Eli Lilly released a study showing a significant reduction in disease for patients treated with their antibody drug shortly after a known exposure but before symptoms develop. For high-risk patients, this could be an important development, although it is unclear when Eli Lilly will be able to make the EUA application. The use of antibody products from both Lilly and Regeneron is still well below expectations, but the data is increasingly good that these treatments can make a big difference and rapidly. While not appropriate for all people, if someone has known risk factors and a close exposure or mild symptoms with a positive test, please push for receiving this treatment. This is an IV treatment that must be given in a hospital or in an infusion center, so the logistics are a bit difficult.

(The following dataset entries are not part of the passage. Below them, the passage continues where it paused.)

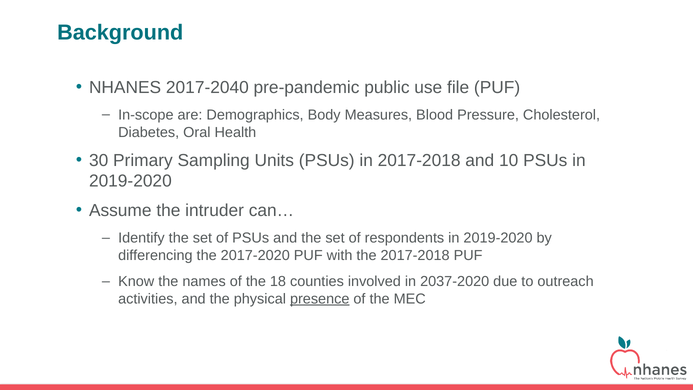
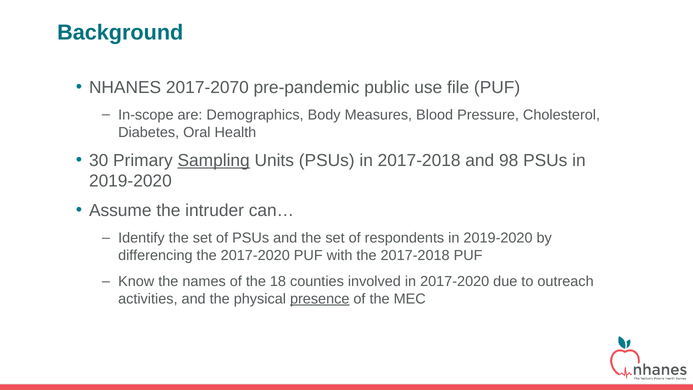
2017-2040: 2017-2040 -> 2017-2070
Sampling underline: none -> present
10: 10 -> 98
in 2037-2020: 2037-2020 -> 2017-2020
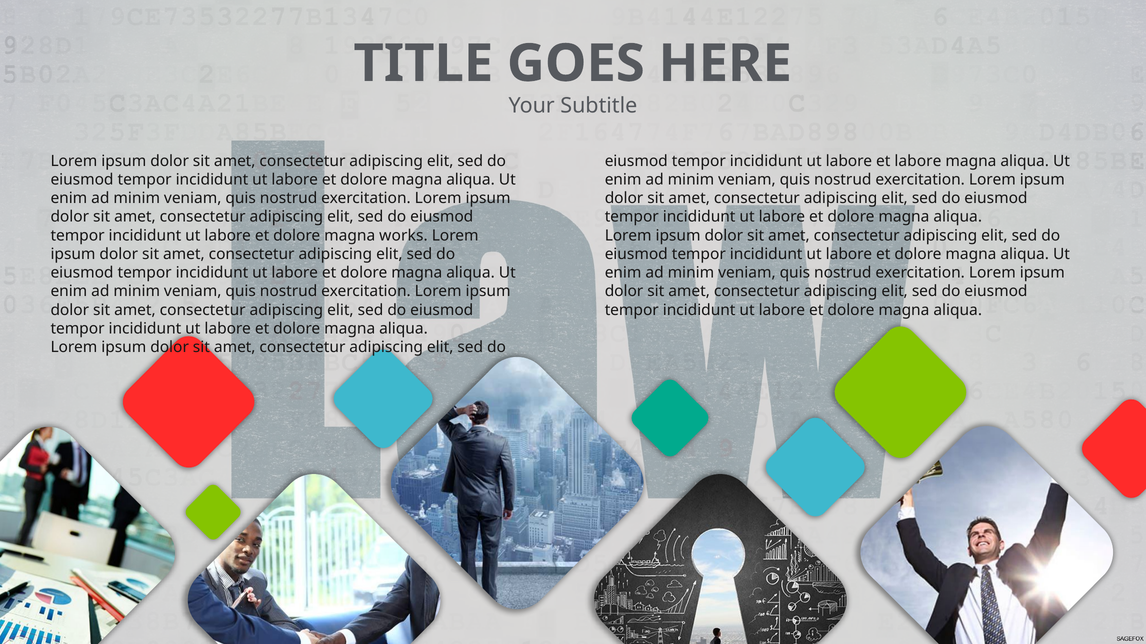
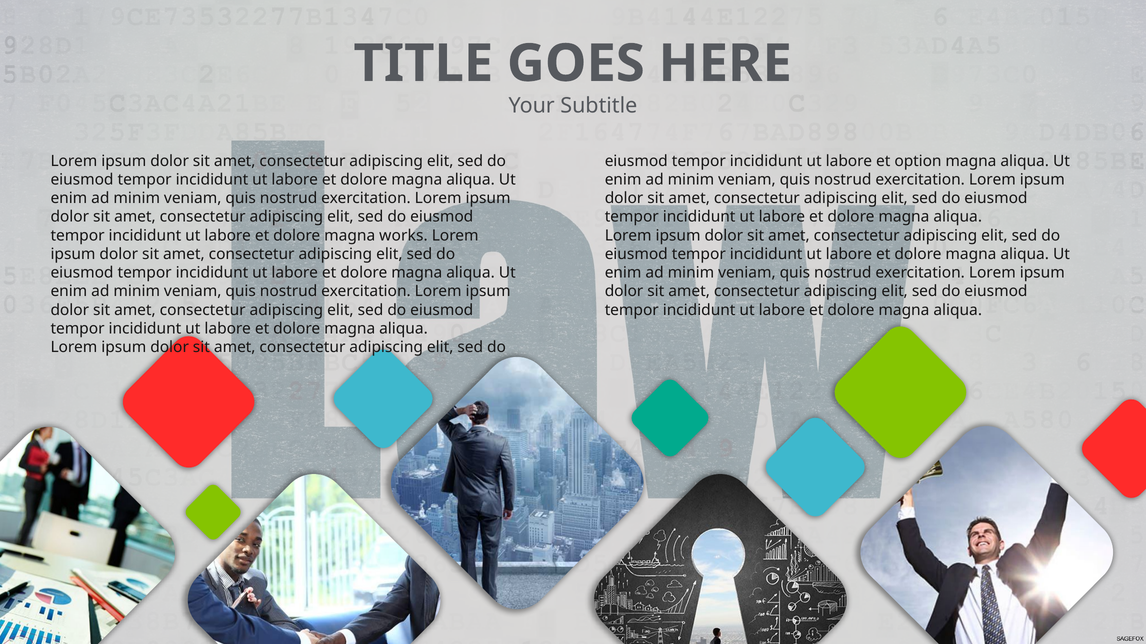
et labore: labore -> option
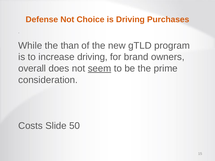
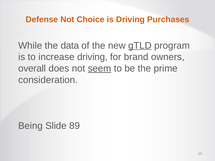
than: than -> data
gTLD underline: none -> present
Costs: Costs -> Being
50: 50 -> 89
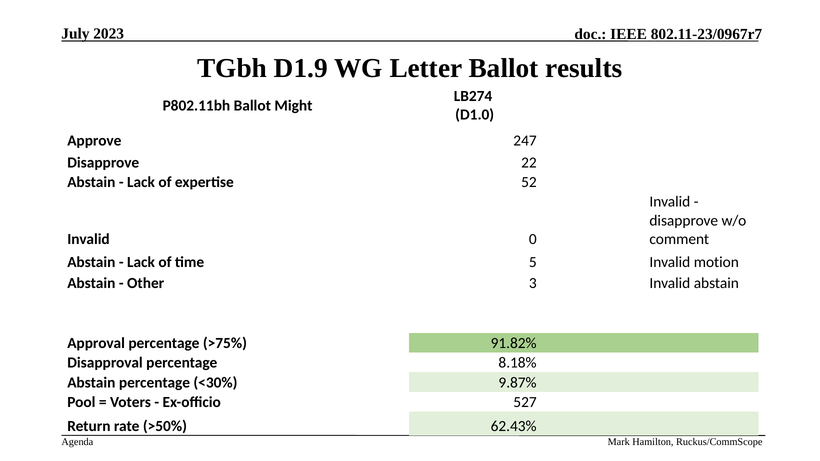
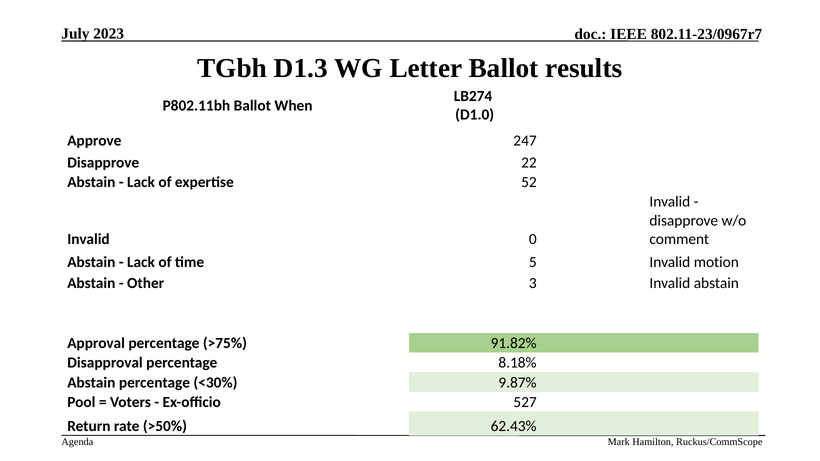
D1.9: D1.9 -> D1.3
Might: Might -> When
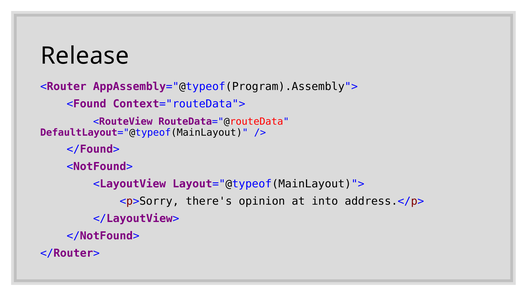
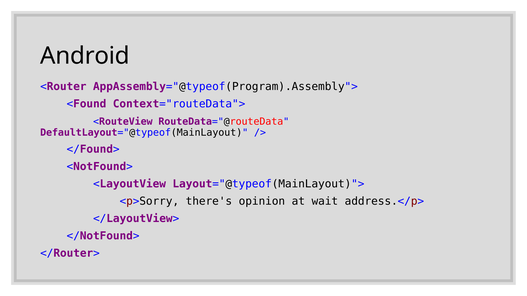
Release: Release -> Android
into: into -> wait
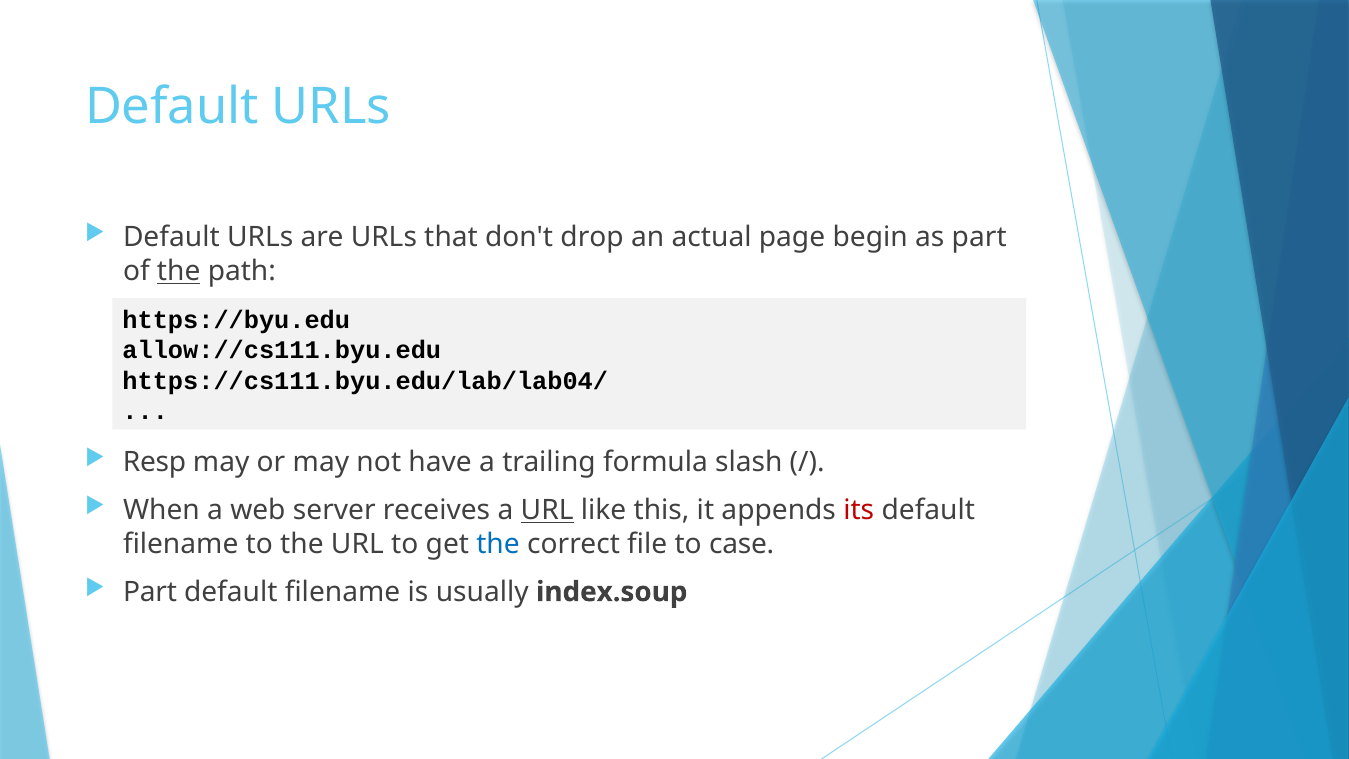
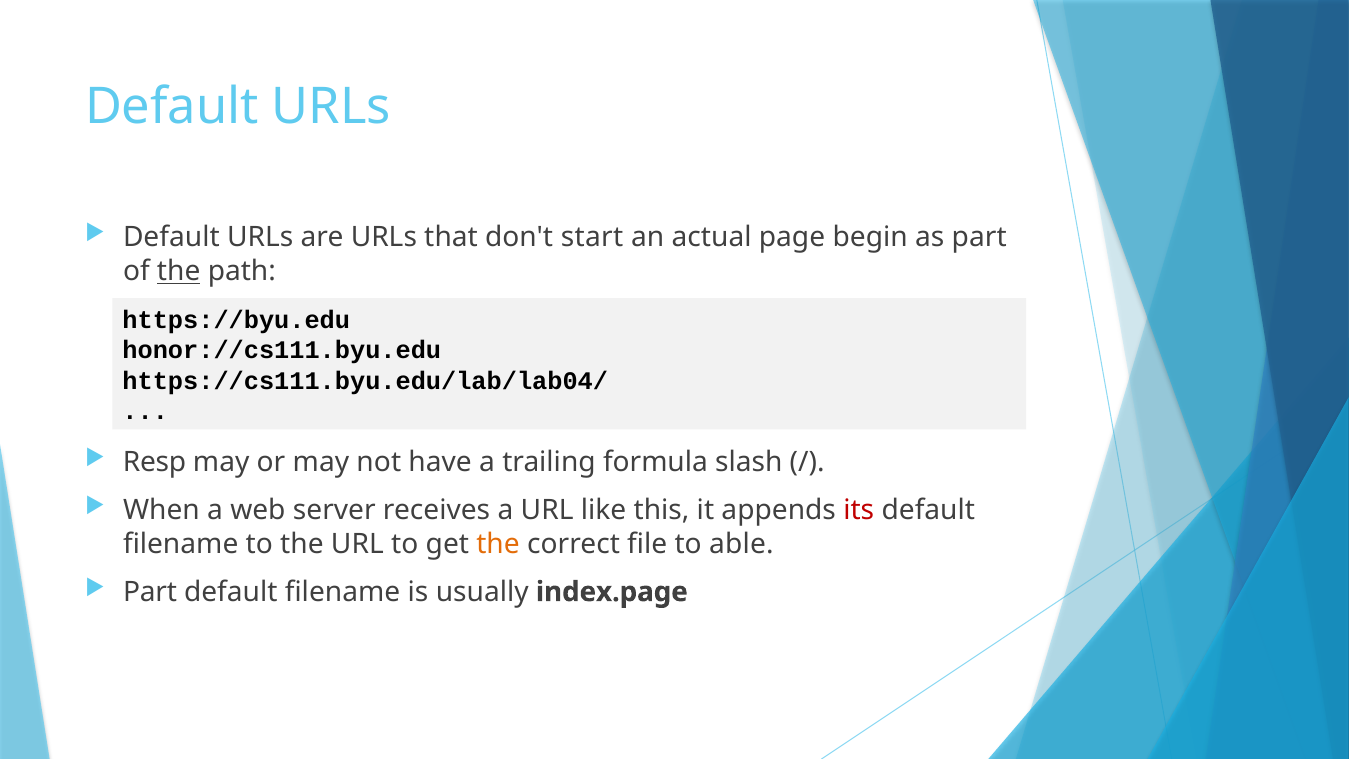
drop: drop -> start
allow://cs111.byu.edu: allow://cs111.byu.edu -> honor://cs111.byu.edu
URL at (547, 510) underline: present -> none
the at (498, 544) colour: blue -> orange
case: case -> able
index.soup: index.soup -> index.page
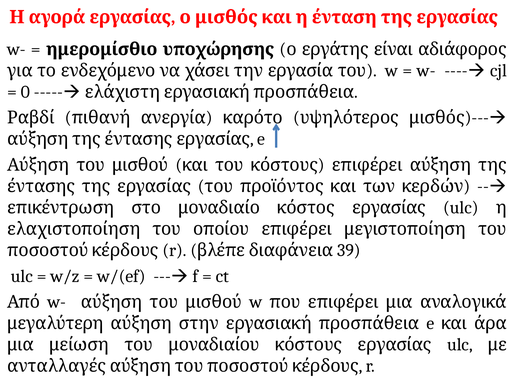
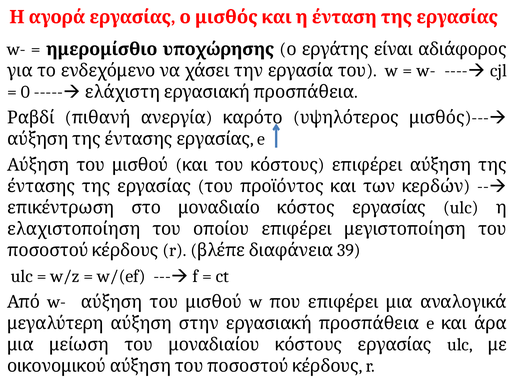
ανταλλαγές: ανταλλαγές -> οικονομικού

A new drive in the media is pushing for double masks whenever in a masking situation. Literally, this means wearing two masks, one over the other. In this case, Dr. Fauci said, “it’s just common sense that double masking is better.” This is one of those things that will be difficult to prove. Double masks were originally pushed for medical personnel when masks were in short supply. They were told to wear an N95 (often for days at a time) and to wear a standard surgical mask over it to keep it clean. That made sense for protecting a scarce resource.
The argument being advanced for double masking is that more layers trap more droplets. In fact, there is good evidence, that showed a three-layer mask is optimal: an inner and an outer layer of natural fiber and a middle, or filter layer of a non-woven random strand synthetic fabric. The cotton layers basically slow and catch most anything with moisture and the filter layer stops small particles. This type of cloth mask was found to be even more effective than a standard surgical mask.
One of the biggest issues with masks is that we have learned that aerosolized particles are important in transmission. These particles very easily go around the edges of a non-sealing mask such as anything less than an N95. The bottom line is if it makes someone more comfortable wearing two masks, then more power to them.